A similar idea is used brilliantly in Cold War from Poland, up for best foreign language film and best director (Pawel Pawlikoski, who may have displaced Cooper in this category).

» READ MORE: Postwar turmoil divides lovers in ‘Cold War’

His movie follows two musicians (Tomasz Kot and Joanna Kulig), refugees from postwar communist Poland who seek and ultimately find (after tortuous trips) freedom in Paris. They take with them a Polish folk song (“Dwa Serduszka”), first heard from a farm girl in their homeland, then rearranged for orchestra and choir, then reinvented as a jazz tune, and ultimately translated into French.

The song’s roots and transformation mirror the fortunes of the main characters' love story and herald the troubles in their relationship — as the music becomes more sophisticated, it becomes less like itself and loses its authenticity and purpose.

The song is beautifully performed in different incarnations by Kulig, who, by the way, was a singing star in Poland before she was an actor, a la Lady Gaga, and both women show an ability to combine the craft of singing and acting effectively.

“The singing scenes, there’s a lot of acting going on,” Cooper told me of Gaga. “Like her last song (“I’ll Never Love Again”), I think you really respond to her performance as an actress in that scene, besides her voice.”

The motion picture academy concurs, as do movie and music fans. A Star Is Born surpassed $200 million in North America, only recently edged out by Bohemian Rhapsody, which has made a whopping $800 million worldwide and is now the most successful musical biopic of all time (and the most conventional of this year’s lot, almost a reversion to the Dewey Cox formula. If you want to know why Hollywood sticks to convention, here are 800 million reasons).

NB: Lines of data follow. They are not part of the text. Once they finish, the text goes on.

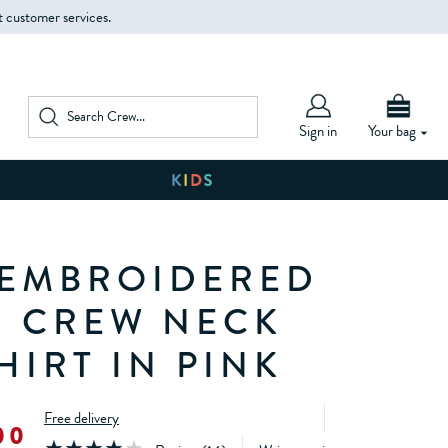
t customer services.
Sign in
Your bag
EMBROIDERED
 CREW NECK
HIRT IN PINK
Free delivery
00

Gaga helped turn the Star Is Born soundtrack into one of the top-selling albums of the year, joining the Black Panther soundtrack, the soundtrack from Bohemian Rhapsody (in turn sparking a rebirth of Queen’s album sales), and even the Mamma Mia: Here We Go Again soundtrack.

In that context, it’s a little disappointing that Green Book didn’t revive more interest in the music of Don Shirley, whose unique fusion of jazz/pop/classical on piano plays a starring role in the film, the story of the fraught relationship between Shirley (Ali) and his racist driver Tony (Viggo Mortenson). Tony doesn’t know what to make of the musician until he hears him play, and the first barriers between the two men begin to fall.

I’d say Ali is a shoo-in for best supporting actor.

Best song? Beats me. I expect Cooper and Gaga’s “Shallow” to win, but you never know.

I’m still disillusioned by the loss of “Everything Is Awesome” in 2014, apologies to John Legend and “Glory.”